Entretanto, não será possível responder a tais desafios com soft power apenas. Embora a necessidade de um maior hard power seja amplamente reconhecida, tanto no nível regional quanto internacional, fatores estruturais profundamente enraizados na natureza da UE continuam a ser o principal obstáculo ao investimento europeu em segurança, e provavelmente continuarão a ser no futuro próximo. Em última análise, como resultado, a UE não se afirma como um ator proeminente na segurança global, com apenas alguns Estados-Membros sendo vistos como relevantes, mas como um poder regional limitado à sua capacidade nacional37.

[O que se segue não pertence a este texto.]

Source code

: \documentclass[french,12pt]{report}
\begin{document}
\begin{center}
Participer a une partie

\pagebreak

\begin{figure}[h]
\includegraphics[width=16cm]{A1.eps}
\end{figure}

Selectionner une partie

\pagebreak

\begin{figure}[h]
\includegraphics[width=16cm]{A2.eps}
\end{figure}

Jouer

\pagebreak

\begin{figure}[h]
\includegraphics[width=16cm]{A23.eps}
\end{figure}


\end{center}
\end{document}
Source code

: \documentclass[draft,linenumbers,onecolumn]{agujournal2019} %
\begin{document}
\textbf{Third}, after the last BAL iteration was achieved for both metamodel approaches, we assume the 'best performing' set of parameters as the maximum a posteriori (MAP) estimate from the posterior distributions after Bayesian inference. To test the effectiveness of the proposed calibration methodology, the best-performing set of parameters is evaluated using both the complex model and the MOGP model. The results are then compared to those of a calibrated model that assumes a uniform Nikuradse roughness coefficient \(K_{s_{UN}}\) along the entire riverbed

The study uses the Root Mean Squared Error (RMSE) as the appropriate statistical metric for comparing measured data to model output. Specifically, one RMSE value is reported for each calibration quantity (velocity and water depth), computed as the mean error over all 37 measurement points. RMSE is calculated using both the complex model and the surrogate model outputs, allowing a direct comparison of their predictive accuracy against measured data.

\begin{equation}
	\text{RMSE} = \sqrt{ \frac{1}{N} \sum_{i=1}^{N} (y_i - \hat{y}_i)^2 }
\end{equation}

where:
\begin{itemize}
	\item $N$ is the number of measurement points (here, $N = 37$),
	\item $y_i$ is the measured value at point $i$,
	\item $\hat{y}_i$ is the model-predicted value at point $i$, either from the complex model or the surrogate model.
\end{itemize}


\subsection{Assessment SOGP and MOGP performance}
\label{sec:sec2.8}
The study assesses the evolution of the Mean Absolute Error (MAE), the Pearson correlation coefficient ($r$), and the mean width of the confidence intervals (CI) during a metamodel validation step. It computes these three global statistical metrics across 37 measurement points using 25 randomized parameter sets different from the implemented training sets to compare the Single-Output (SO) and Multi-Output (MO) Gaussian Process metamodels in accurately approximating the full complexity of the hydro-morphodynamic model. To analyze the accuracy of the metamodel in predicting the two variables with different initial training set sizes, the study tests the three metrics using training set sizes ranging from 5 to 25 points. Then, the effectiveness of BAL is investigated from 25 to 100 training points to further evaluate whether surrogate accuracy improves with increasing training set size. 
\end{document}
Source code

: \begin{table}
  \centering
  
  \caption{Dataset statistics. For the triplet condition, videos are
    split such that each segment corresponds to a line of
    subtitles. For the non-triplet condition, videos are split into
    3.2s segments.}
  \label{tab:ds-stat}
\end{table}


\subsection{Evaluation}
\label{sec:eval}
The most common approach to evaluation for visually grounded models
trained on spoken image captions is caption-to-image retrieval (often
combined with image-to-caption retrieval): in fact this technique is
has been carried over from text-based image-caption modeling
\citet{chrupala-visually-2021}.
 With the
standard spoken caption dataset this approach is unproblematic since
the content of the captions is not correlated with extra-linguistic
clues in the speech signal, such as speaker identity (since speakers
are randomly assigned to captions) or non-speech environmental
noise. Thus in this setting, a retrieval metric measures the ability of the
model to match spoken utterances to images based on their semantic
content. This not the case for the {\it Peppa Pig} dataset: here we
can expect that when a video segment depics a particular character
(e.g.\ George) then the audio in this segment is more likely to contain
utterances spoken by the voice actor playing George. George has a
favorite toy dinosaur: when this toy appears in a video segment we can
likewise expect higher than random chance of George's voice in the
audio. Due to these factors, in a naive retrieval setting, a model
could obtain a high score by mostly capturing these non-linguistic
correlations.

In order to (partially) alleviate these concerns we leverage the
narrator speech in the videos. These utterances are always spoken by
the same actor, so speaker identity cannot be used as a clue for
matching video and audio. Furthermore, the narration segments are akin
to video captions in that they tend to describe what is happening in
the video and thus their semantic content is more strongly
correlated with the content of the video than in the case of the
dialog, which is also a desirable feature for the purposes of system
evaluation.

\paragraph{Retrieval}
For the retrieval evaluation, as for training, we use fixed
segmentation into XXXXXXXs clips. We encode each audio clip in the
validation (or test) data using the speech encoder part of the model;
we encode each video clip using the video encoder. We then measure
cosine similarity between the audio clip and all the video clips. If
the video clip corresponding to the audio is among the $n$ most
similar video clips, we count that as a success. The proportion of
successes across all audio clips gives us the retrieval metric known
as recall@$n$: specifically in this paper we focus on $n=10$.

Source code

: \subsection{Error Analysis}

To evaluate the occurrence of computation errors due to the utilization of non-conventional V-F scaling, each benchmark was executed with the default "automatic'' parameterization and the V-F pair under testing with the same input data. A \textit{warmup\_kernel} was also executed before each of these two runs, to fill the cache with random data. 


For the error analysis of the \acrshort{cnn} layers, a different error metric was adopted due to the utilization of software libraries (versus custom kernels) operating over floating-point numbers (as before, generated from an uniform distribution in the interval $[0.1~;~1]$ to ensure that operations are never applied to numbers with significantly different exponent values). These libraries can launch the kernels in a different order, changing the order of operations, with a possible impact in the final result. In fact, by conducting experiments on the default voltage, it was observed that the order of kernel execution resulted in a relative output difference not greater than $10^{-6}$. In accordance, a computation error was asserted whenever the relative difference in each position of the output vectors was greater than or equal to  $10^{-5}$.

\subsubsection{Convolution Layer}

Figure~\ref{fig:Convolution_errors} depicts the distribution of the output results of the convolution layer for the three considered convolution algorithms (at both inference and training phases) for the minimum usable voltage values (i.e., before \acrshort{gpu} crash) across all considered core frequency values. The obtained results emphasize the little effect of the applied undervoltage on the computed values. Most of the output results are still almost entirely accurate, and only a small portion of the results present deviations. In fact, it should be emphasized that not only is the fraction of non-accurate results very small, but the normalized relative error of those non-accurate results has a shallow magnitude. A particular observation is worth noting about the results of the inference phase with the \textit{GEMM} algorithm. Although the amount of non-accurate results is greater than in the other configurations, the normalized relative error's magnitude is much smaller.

Se a UE não desenvolver uma estratégia de defesa mais robusta e integrada, a sua influência no cenário global pode ser reduzida, forçando os Estados-Membros a investirem mais em segurança nacional individualmente e a dependerem ainda mais dos Estados Unidos. Esse cenário não só enfraquece a UE a longo prazo, como também ameaça a sua coesão interna. Dito de outro modo, se a UE não investir em hard power, paralelamente ao investimento em soft power, e não organizar uma força de defesa independente e institucionalizada, a sua fragilidade em enfrentar ameaças e desafios à segurança fará com que os países europeus invistam mais a nível nacional, celebrem acordos internacionais bilaterais e dependam ainda mais da NATO e dos Estados Unidos. Esses fatores e abordagens não estão alinhados com os objetivos e planos concebidos para a UE. Como resultado, a União corre o risco de se enfraquecer e ser marginalizada em questões de segurança. Para que a UE se fortaleça como um ator relevante no campo da segurança, é fundamental que os seus Estados-Membros avancem na criação de estruturas militares coordenadas e aumentem a capacidade de resposta a crises internacionais. Sem esse avanço, a Europa continuará vulnerável a desafios geopolíticos cada vez mais complexos, tornando-se mais difícil preservar a segurança da região e da União no futuro.